Correa-Torres was clear, however, that the question of
whether a waiver of Rule 32.1 rights is invalid is heavily fact
dependent. Id. at 23. Indeed, we went so far as to suggest that
each case is practically sui generis with respect to a waiver's
validity. See id. And here, the record shows that Ortiz was
granted an initial appearance in accord with Rule 32.1, that the
Magistrate Judge presiding over that proceeding "advised [Ortiz]

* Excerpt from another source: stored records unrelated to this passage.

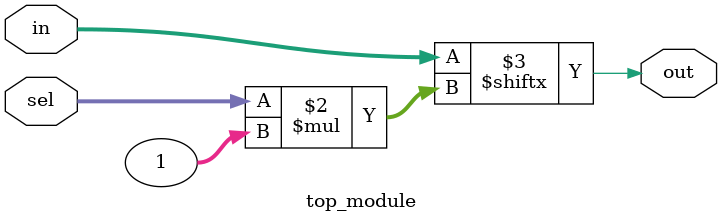
<source format=v>
module top_module( 
    input [255:0] in,
    input [7:0] sel,
    output reg out );
    
    always @(sel) out = in[sel*1];

endmodule

</source>
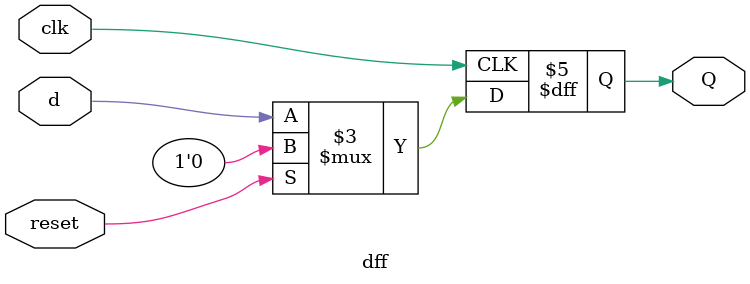
<source format=v>

module dff(d,clk,reset,Q);
input d,clk,reset;
output reg Q;
always @(posedge clk)
begin
if(reset)
Q <= 0;
else
Q <= d;
end
endmodule

</source>
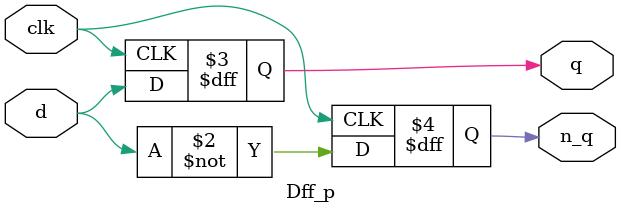
<source format=v>
`timescale 1ns / 1ps


module Dff_p(clk,d,q,n_q);
input clk,d;
output reg q,n_q;
always @(posedge clk)
begin
  q<=d;
  n_q<=~d;
end
endmodule

</source>
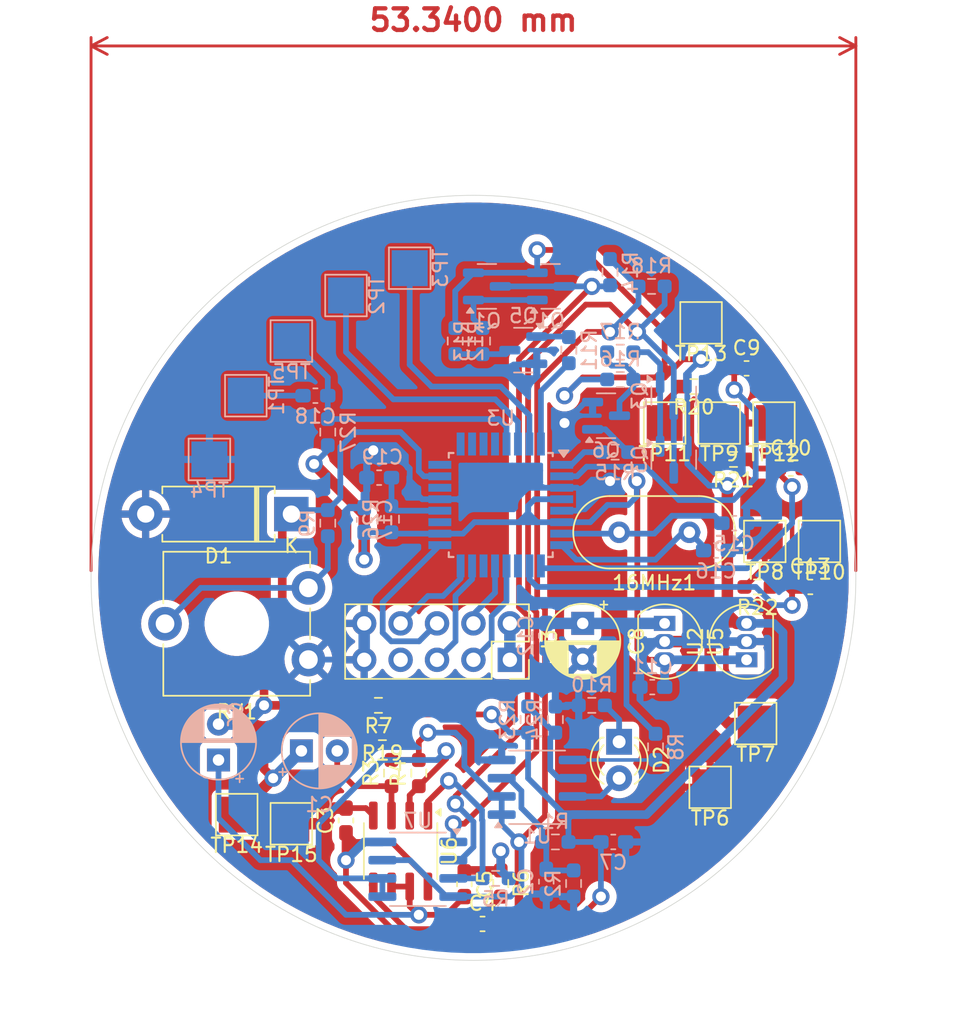
<source format=kicad_pcb>
(kicad_pcb
	(version 20240108)
	(generator "pcbnew")
	(generator_version "8.0")
	(general
		(thickness 1.6)
		(legacy_teardrops no)
	)
	(paper "A4")
	(title_block
		(title "Klokke modul")
		(date "08-04-2024")
		(rev "rev. 1")
		(company "E-ingeniør over grænsen")
	)
	(layers
		(0 "F.Cu" signal)
		(31 "B.Cu" signal)
		(32 "B.Adhes" user "B.Adhesive")
		(33 "F.Adhes" user "F.Adhesive")
		(34 "B.Paste" user)
		(35 "F.Paste" user)
		(36 "B.SilkS" user "B.Silkscreen")
		(37 "F.SilkS" user "F.Silkscreen")
		(38 "B.Mask" user)
		(39 "F.Mask" user)
		(40 "Dwgs.User" user "User.Drawings")
		(41 "Cmts.User" user "User.Comments")
		(42 "Eco1.User" user "User.Eco1")
		(43 "Eco2.User" user "User.Eco2")
		(44 "Edge.Cuts" user)
		(45 "Margin" user)
		(46 "B.CrtYd" user "B.Courtyard")
		(47 "F.CrtYd" user "F.Courtyard")
		(48 "B.Fab" user)
		(49 "F.Fab" user)
		(50 "User.1" user)
		(51 "User.2" user)
		(52 "User.3" user)
		(53 "User.4" user)
		(54 "User.5" user)
		(55 "User.6" user)
		(56 "User.7" user)
		(57 "User.8" user)
		(58 "User.9" user)
	)
	(setup
		(pad_to_mask_clearance 0)
		(allow_soldermask_bridges_in_footprints no)
		(pcbplotparams
			(layerselection 0x00010fc_ffffffff)
			(plot_on_all_layers_selection 0x0000000_00000000)
			(disableapertmacros no)
			(usegerberextensions no)
			(usegerberattributes yes)
			(usegerberadvancedattributes yes)
			(creategerberjobfile yes)
			(dashed_line_dash_ratio 12.000000)
			(dashed_line_gap_ratio 3.000000)
			(svgprecision 4)
			(plotframeref no)
			(viasonmask no)
			(mode 1)
			(useauxorigin no)
			(hpglpennumber 1)
			(hpglpenspeed 20)
			(hpglpendiameter 15.000000)
			(pdf_front_fp_property_popups yes)
			(pdf_back_fp_property_popups yes)
			(dxfpolygonmode yes)
			(dxfimperialunits yes)
			(dxfusepcbnewfont yes)
			(psnegative no)
			(psa4output no)
			(plotreference yes)
			(plotvalue yes)
			(plotfptext yes)
			(plotinvisibletext no)
			(sketchpadsonfab no)
			(subtractmaskfromsilk no)
			(outputformat 1)
			(mirror no)
			(drillshape 1)
			(scaleselection 1)
			(outputdirectory "")
		)
	)
	(net 0 "")
	(net 1 "Rm{slash}L")
	(net 2 "Rm{slash}H")
	(net 3 "Vref45")
	(net 4 "+9V")
	(net 5 "GND")
	(net 6 "Knap1")
	(net 7 "SCK")
	(net 8 "CE")
	(net 9 "U{slash}~{D}_ARD")
	(net 10 "Knap3")
	(net 11 "~{Inc}_ARD")
	(net 12 "MISO")
	(net 13 "MOSI")
	(net 14 "Knap2")
	(net 15 "~{CS}")
	(net 16 "Net-(C5-Pad1)")
	(net 17 "+3V3")
	(net 18 "Net-(D2-A)")
	(net 19 "Net-(D2-K)")
	(net 20 "IRQ")
	(net 21 "Net-(Q1-B)")
	(net 22 "U{slash}~{D}_POT")
	(net 23 "Net-(Q3-B)")
	(net 24 "~{Inc}_POT")
	(net 25 "Net-(R9-Pad2)")
	(net 26 "Net-(U6A-+)")
	(net 27 "Net-(U1A-+)")
	(net 28 "Net-(U6B-+)")
	(net 29 "Net-(U6B--)")
	(net 30 "Net-(U1B-+)")
	(net 31 "Net-(U1B--)")
	(net 32 "Net-(Q5-B)")
	(net 33 "Net-(Q5-C)")
	(net 34 "Net-(Q6-B)")
	(net 35 "Net-(Q6-C)")
	(net 36 "Net-(U3-XTAL1{slash}PB6)")
	(net 37 "Net-(U3-XTAL2{slash}PB7)")
	(net 38 "ADC")
	(net 39 "+5V")
	(net 40 "DTR")
	(net 41 "RESET")
	(net 42 "Net-(U3-AREF)")
	(net 43 "RxD")
	(net 44 "TxD")
	(net 45 "unconnected-(U3-PC4-Pad27)")
	(net 46 "unconnected-(U3-PC1-Pad24)")
	(net 47 "unconnected-(U3-ADC7-Pad22)")
	(net 48 "unconnected-(U3-PC2-Pad25)")
	(net 49 "unconnected-(U3-PB2-Pad14)")
	(net 50 "unconnected-(U3-PD7-Pad11)")
	(net 51 "unconnected-(U3-ADC6-Pad19)")
	(net 52 "unconnected-(U3-PC3-Pad26)")
	(net 53 "unconnected-(U3-PC5-Pad28)")
	(net 54 "Net-(R20-Pad2)")
	(net 55 "Net-(R21-Pad2)")
	(net 56 "Net-(R22-Pad2)")
	(net 57 "Net-(C1-Pad1)")
	(footprint "TestPoint:TestPoint_Pad_2.5x2.5mm" (layer "F.Cu") (at 118.11 97.79 180))
	(footprint "Capacitor_SMD:C_0603_1608Metric_Pad1.08x0.95mm_HandSolder" (layer "F.Cu") (at 156.755 73.66))
	(footprint "TestPoint:TestPoint_Pad_2.5x2.5mm" (layer "F.Cu") (at 151.765 70.485 180))
	(footprint "Capacitor_SMD:C_0603_1608Metric_Pad1.08x0.95mm_HandSolder" (layer "F.Cu") (at 125.73 98.1975 90))
	(footprint "Resistor_SMD:R_0603_1608Metric_Pad0.98x0.95mm_HandSolder" (layer "F.Cu") (at 127.9925 90.17 180))
	(footprint "Package_TO_SOT_THT:TO-92_Inline" (layer "F.Cu") (at 153.67 86.995 90))
	(footprint "Diode_THT:D_DO-15_P10.16mm_Horizontal" (layer "F.Cu") (at 121.92 76.835 180))
	(footprint "TestPoint:TestPoint_Pad_2.5x2.5mm" (layer "F.Cu") (at 147.955 70.485 180))
	(footprint "Resistor_SMD:R_0603_1608Metric_Pad0.98x0.95mm_HandSolder" (layer "F.Cu") (at 130.81 94.8925 90))
	(footprint "Resistor_SMD:R_0603_1608Metric_Pad0.98x0.95mm_HandSolder" (layer "F.Cu") (at 154.435 81.915 180))
	(footprint "Potentiometer_THT:Potentiometer_ACP_CA9-V10_Vertical_Hole" (layer "F.Cu") (at 123.11 81.98 180))
	(footprint "Resistor_SMD:R_0603_1608Metric_Pad0.98x0.95mm_HandSolder" (layer "F.Cu") (at 149.99 67.945 180))
	(footprint "TestPoint:TestPoint_Pad_2.5x2.5mm" (layer "F.Cu") (at 151.13 95.885 180))
	(footprint "Package_TO_SOT_THT:TO-92_Inline" (layer "F.Cu") (at 147.955 84.455 -90))
	(footprint "TestPoint:TestPoint_Pad_2.5x2.5mm" (layer "F.Cu") (at 121.92 98.425 180))
	(footprint "Resistor_SMD:R_0603_1608Metric_Pad0.98x0.95mm_HandSolder" (layer "F.Cu") (at 128.27 92.075 180))
	(footprint "Capacitor_SMD:C_0603_1608Metric_Pad1.08x0.95mm_HandSolder" (layer "F.Cu") (at 158.115 81.915))
	(footprint "LED_THT:LED_D3.0mm" (layer "F.Cu") (at 144.78 92.71 -90))
	(footprint "TestPoint:TestPoint_Pad_2.5x2.5mm" (layer "F.Cu") (at 158.75 78.74 180))
	(footprint "Resistor_SMD:R_0603_1608Metric_Pad0.98x0.95mm_HandSolder" (layer "F.Cu") (at 152.7575 73.025 180))
	(footprint "Capacitor_SMD:C_0603_1608Metric_Pad1.08x0.95mm_HandSolder" (layer "F.Cu") (at 153.67 66.675))
	(footprint "Capacitor_THT:CP_Radial_D5.0mm_P2.50mm" (layer "F.Cu") (at 142.24 84.455 -90))
	(footprint "Capacitor_SMD:C_0603_1608Metric_Pad1.08x0.95mm_HandSolder" (layer "F.Cu") (at 135.255 105.41))
	(footprint "Crystal:Crystal_HC18-U_Vertical" (layer "F.Cu") (at 149.68 78.105 180))
	(footprint "TestPoint:TestPoint_Pad_2.5x2.5mm" (layer "F.Cu") (at 154.94 78.74 180))
	(footprint "Resistor_SMD:R_0603_1608Metric_Pad0.98x0.95mm_HandSolder" (layer "F.Cu") (at 128.905 94.8925 90))
	(footprint "Resistor_SMD:R_0603_1608Metric_Pad0.98x0.95mm_HandSolder" (layer "F.Cu") (at 136.525 102.5925 -90))
	(footprint "Package_SO:SOIC-8_3.9x4.9mm_P1.27mm" (layer "F.Cu") (at 129.54 100.33 -90))
	(footprint "TestPoint:TestPoint_Pad_2.5x2.5mm" (layer "F.Cu") (at 155.575 70.485 180))
	(footprint "Capacitor_SMD:C_0603_1608Metric_Pad1.08x0.95mm_HandSolder" (layer "F.Cu") (at 133.985 102.6425 -90))
	(footprint "TestPoint:TestPoint_Pad_2.5x2.5mm" (layer "F.Cu") (at 154.305 91.44 180))
	(footprint "TestPoint:TestPoint_Pad_2.5x2.5mm" (layer "F.Cu") (at 150.495 63.5 180))
	(footprint "Connector_PinSocket_2.54mm:PinSocket_2x05_P2.54mm_Vertical" (layer "F.Cu") (at 137.16 86.995 -90))
	(footprint "Package_TO_SOT_SMD:SOT-23" (layer "B.Cu") (at 148.59 73.04 -90))
	(footprint "Capacitor_SMD:C_0603_1608Metric_Pad1.08x0.95mm_HandSolder" (layer "B.Cu") (at 151.5375 79.375))
	(footprint "Resistor_SMD:R_0603_1608Metric_Pad0.98x0.95mm_HandSolder" (layer "B.Cu") (at 124.46 77.47 -90))
	(footprint "Resistor_SMD:R_0603_1608Metric_Pad0.98x0.95mm_HandSolder" (layer "B.Cu") (at 141.605 102.5925 -90))
	(footprint "Resistor_SMD:R_0603_1608Metric_Pad0.98x0.95mm_HandSolder" (layer "B.Cu") (at 140.335 91.1625 -90))
	(footprint "TestPoint:TestPoint_Pad_2.5x2.5mm" (layer "B.Cu") (at 125.73 61.595 90))
	(footprint "Package_TO_SOT_SMD:SOT-23" (layer "B.Cu") (at 148.59 68.595 -90))
	(footprint "TestPoint:TestPoint_Pad_2.5x2.5mm"
		(layer "B.Cu")
		(uuid "56354e0f-6fa6-4ad8-aa71-4b7f34f464c2")
		(at 121.92 64.77)
		(descr "SMD rectangular pad as test Point, square 2.5mm side length")
		(tags "test poi
... [497645 chars truncated]
</source>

of his rights, including his right to a preliminary hearing," and
that Ortiz "waive[d] his right to a preliminary hearing and
submitted [an] official waiver form." Yet Ortiz does not address
this aspect of the record in lodging this challenge. Nor does he
develop an argument that he cannot be deemed to have knowledge of
his rights unless he is informed of those rights by a district
judge rather than a magistrate judge. In this respect, Ortiz's
blanket challenge to his revocation sentence based on the absence
of a colloquy fails.
That said, Ortiz appears also to make a more limited
challenge based on the colloquy being inadequate. He argues that
"any pre-hearing attorney-client discussions would have focused on
the likely consequences of admitting to" violations of the
conditions prohibiting drug use and requiring compliance with drug
treatment rather than "the remote possibility that the court would
- 26 - sua sponte transform drug-use allegations into felony possession
charges." And, although he does not expressly make the point,
that contention would appear to carry through to cast doubt on the
colloquy between the Magistrate Judge and Ortiz, as the record
shows that the Magistrate Judge specifically advised Ortiz of the
supervised release violations "alleged in the [m]otion[s] filed
by" Ortiz's probation officer, without any indication that Ortiz
would have also been informed of a potential violation of the
new-crimes condition.
Nonetheless, as we explained above, we do not understand
Correa-Torres to require us to vacate a judgment revoking a term
of supervised release in a case where we do "see . . . reason to
deviate from" that "preferred practice." 326 F.3d at 25. And
here, as we have explained, Ortiz does not argue that the District
Court relied upon his waiver in finding that he violated the terms
of his supervised release, and he also does not indicate specific
evidence he would have submitted, witnesses he would have called,
or legal arguments he would have made in challenging the basis for
the District Court's finding. For these reasons, we hold Ortiz to
his burden under the plain error standard to show harm to his
"substantial rights," Rodríguez-Meléndez, 828 F.3d at 38 (quoting
Roy, 506 F.3d at 30), which -- for reasons we have explained -- he
has failed to do.
- 27 - IV.
For the foregoing reasons, we affirm.